In the "/trace" endpoint of the UI (scroll down to the bottom) you will see the proxied backend requests to "/user" and "/resource", with remote:true and the bearer token instead of the cookie (as it would have been in Part IV)
being used for authentication. Spring Cloud Security has taken care of this for us: by recognising that we has @EnableOAuth2Sso and @EnableZuulProxy it has figured out that (by default) we want to relay the token
to the proxied backends.
| Note | As in previous sections, try to use a different browser for "/trace" so that there is no chance of authentication crossover (e.g. use Firefox if you used Chrome for testing the UI). |
The Logout Experience
If you click on the "logout" link you will see that the home page changes (the greeting is no longer displayed) so the user is no longer authenticated with the UI server. Click back on "login" though and you actually don’t need to go back through the authentication and approval cycle in the authorization server (because you haven’t logged out of that). Opinions will be divided as to whether that is a desirable user experience, and it’s a notoriously tricky problem (Single Sign Out: Science Direct article and Shibboleth docs). The ideal user experience might not be technically feasible, and you also have to be suspicious sometimes that users really want what they say they want. "I want 'logout' to log me out" sounds simple enough, but the obvious response is, "Logged out of what? Do you want to be logged out of all the systems controlled by this SSO server, or just the one that you clicked the 'logout' link in?" If you are interested then there is a later section of this tutorial where it is discussed in more depth.
Conclusion
This is almost the end of our shallow tour through the Spring Security and Angular stack. We have a nice architecture now with clear responsibilities in three separate components, UI/API Gateway, resource server and authorization server/token granter. The amount of non-business code in all layers is now minimal, and it’s easy to see where to extend and improve the implementation with more business logic. The next steps will be to tidy up the UI in our authorization server, and probably add some more tests, including tests on the JavaScript client. Another interesting task is to extract all the boiler plate code and put it in a library (e.g. "spring-security-angular") containing Spring Security and Spring Session autoconfiguration and some webjars resources for the navigation controller in the Angular piece. Having read the sections in thir series, anyone who was hoping to learn the inner workings of either Angular or Spring Security will probably be disappointed, but if you wanted to see how they can work well together and how a little bit of configuration can go a long way, then hopefully you will have had a good experience. Spring Cloud is new and these samples required snapshots when they were written, but there are release candidates available and a GA release coming soon, so check it out and send some feedback via Github or gitter.im.

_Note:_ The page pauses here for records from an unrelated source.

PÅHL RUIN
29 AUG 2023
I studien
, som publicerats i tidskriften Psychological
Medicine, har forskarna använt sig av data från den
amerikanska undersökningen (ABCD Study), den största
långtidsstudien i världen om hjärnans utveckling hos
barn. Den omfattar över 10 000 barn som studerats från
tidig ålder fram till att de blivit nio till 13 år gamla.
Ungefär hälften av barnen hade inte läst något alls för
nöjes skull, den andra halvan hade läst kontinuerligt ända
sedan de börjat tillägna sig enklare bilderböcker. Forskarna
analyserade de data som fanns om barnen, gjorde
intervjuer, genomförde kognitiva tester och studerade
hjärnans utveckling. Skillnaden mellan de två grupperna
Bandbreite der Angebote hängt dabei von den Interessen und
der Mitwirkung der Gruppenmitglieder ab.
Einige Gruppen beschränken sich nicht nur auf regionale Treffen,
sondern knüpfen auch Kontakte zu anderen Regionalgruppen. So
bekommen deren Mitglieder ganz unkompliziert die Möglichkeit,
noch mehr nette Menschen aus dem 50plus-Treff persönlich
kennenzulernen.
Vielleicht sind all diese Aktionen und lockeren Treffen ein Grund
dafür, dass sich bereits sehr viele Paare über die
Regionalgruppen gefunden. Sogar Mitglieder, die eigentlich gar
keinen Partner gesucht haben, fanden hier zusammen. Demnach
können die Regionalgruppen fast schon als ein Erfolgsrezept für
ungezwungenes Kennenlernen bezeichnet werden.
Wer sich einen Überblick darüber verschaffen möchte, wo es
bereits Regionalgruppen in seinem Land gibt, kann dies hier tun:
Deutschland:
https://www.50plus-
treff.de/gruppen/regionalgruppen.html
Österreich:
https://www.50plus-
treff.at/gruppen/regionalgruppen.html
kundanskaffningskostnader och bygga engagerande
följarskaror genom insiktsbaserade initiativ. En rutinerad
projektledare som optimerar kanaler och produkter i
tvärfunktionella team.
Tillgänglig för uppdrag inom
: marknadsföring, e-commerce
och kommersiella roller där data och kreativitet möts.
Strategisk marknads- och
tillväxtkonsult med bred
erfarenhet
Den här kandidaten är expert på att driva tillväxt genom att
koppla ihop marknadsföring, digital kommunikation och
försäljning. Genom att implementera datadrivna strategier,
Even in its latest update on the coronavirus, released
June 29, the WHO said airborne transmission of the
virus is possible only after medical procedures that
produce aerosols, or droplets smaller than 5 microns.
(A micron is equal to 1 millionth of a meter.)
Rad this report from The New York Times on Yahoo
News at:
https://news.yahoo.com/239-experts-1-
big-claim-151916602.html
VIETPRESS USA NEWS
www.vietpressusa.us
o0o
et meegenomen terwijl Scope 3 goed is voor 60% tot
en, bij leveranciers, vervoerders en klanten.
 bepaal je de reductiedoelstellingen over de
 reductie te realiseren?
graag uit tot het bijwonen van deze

The next section in the series is about access decisions (beyond authentication) and employs multiple UI applications behind the same proxy.
Addendum: Bootstrap UI and JWT Tokens for the Authorization Server
You will find another version of this application in the source code in Github which has a pretty login page and user approval page implemented similarly to the way we did the login page in Part II. It also uses JWT to encode the tokens, so instead of using the "/user" endpoint, the resource server can pull enough information out of the token itself to do a simple authentication. The browser client still uses it, proxied through the UI server, so that it can determine if a user is authenticated (it doesn’t need to do that very often, compared to the likely number of calls to a resource server in a real application).